Pan M 360: J’ai aussi cru comprendre que vous avez un nouveau projet en marche à Québec?
Anoush Moazzeni : Oui! C’est une résidence de production à la Chambre blanche à Québec, du 3 août au 18 septembre. Ça s’appelle Autopoïèse dans le devenir et il s’agit d’y créer des instruments numériques originaux. Cela mettra à profit mon intérêt pour l’interdisciplinarité car j’y inclurai l’intelligence artificielle.
La beauté de cela, c’est que le résultat de mes recherches là-bas sera intégré dans un autre projet en construction, celui d’un opéra à l’Université Concordia. Ce sera très expérimental, très loin de la forme traditionnelle.

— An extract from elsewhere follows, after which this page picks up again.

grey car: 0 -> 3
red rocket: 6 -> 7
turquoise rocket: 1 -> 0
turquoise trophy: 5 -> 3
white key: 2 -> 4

En plus d’y investir l’intelligence artificielle, je souhaite y intégrer la virtualité. La chanteuse devra se mouvoir et interpréter la partition dans un contexte totalement nouveau.
Pan M 360: Donnez-vous encore des concerts de piano classique traditionnels?
Anoush Moazzeni : Non, pas en ce moment. Je suis très occupée par ma carrière dans le milieu de l’avant-garde. Cela dit, je continue de pratiquer tous les jours.
Pan M 360: Quels compositeurs classiques aimez-vous?
Anoush Moazzeni : Bach, Scriabine, les modernes tel Webern. J’aime aussi Brahms, Chopin, Saint-Saëns.
Pan M 360: Qui vous inspire dans l’art contemporain?
Anoush Moazzeni : Des artistes en akousmatique, électroacoustique, et aussi des artistes féminines et plusieurs issues des premières nations.